WeChat touts success of 580,000 ‘mini-programs’ now in use

World Today

WeChat is focused on the future. Tencent’s super app rolled out its strategies for 2018 at its fourth annual WeChat World event. Going beyond payment and messaging, the app wants to create new opportunities for China’s internet sector.

CGTN’s Ge Yunfei reports.

When Allen Zhang speaks, China’s whole internet community listens. The WeChat founder and president spoke at the 2018 WeChat Open Class Pro, the annual conference of China’s most influential social media app.

He started by challenging the audience to beat his high score in the newly-launched mini game ‘Jump-Jump,’ which is a hit with WeChat’s nearly one billion users.

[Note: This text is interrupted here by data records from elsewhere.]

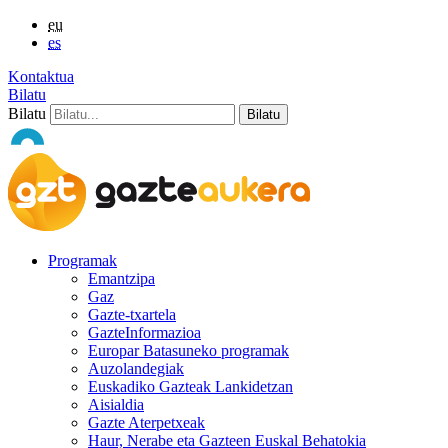
eu
es
Kontaktua
Bilatu
Bilatu
Programak
Emantzipa
Gaz
Gazte-txartela
GazteInformazioa
Europar Batasuneko programak
Auzolandegiak
Euskadiko Gazteak Lankidetzan
Aisialdia
Gazte Aterpetxeak
Haur, Nerabe eta Gazteen Euskal Behatokia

“If anyone can top my score of 3,000, I invite him or her to our office to play in front of us,” Zhang told the crowd. “If they do it, they get a special reward,”

WeChat has become a super app, providing services ranging from basic messaging to mobile payment to e-commerce, and of course gaming.

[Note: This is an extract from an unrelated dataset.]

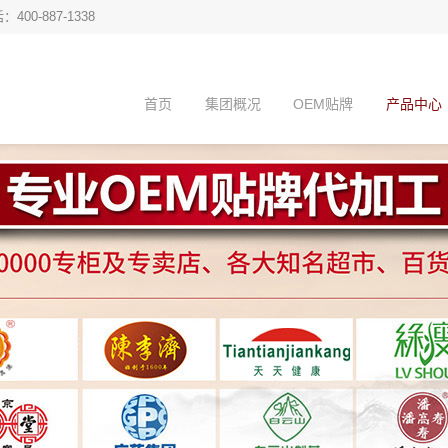
00-887-1338
首页
集团概况
OEM贴牌
产品中心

Zhang said, however, he wants to make WeChat even more widely used. Last year, WeChat launched their ‘mini-program’ function, which can perform app-like tasks without the apps, saving space on devices. Users scan QR codes in real-world locations, or search for the app’s name, to open it in WeChat.

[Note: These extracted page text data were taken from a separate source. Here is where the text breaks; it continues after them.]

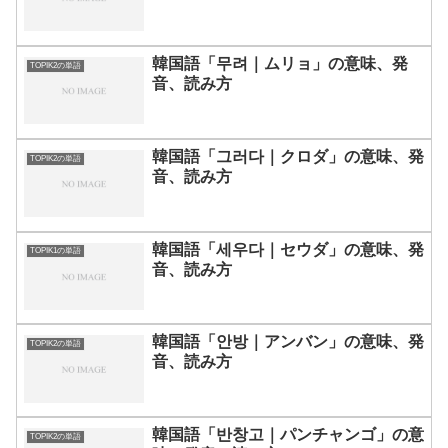
韓国語「무려｜ムリョ」の意味、発
TOPIK2の単語
音、読み方
韓国語「그러다｜クロダ」の意味、発
TOPIK2の単語
音、読み方
韓国語「세우다｜セウダ」の意味、発
TOPIK1の単語
音、読み方
韓国語「안방｜アンバン」の意味、発
TOPIK2の単語
音、読み方
韓国語「반창고｜パンチャンゴ」の意
TOPIK2の単語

According to mini-program director Hu Renjie, there are now over 580,000 mini-programs and 170 million daily active users.

“Mini-program is a brand new product model which can seamlessly link the offline and the online together,” Hu said. “Any industry who can understand the value of the mini-program will benefit from it a lot, especially for the offline industries like retailing.”

Companies like Meili Inc. said the cost of acquiring a new customer using a mini-program is 90 percent lower compared to using their own app.

WeChat has touched almost every aspect of the online-offline field, from collecting parking tolls to staff-less convenient stores. Now, it’s even ready to enter another arena: selling collectibles and other items on its WeStore.

Experts said even though WeChat has grown far beyond a mere messaging app in China, one of their biggest challenges will be expanding overseas.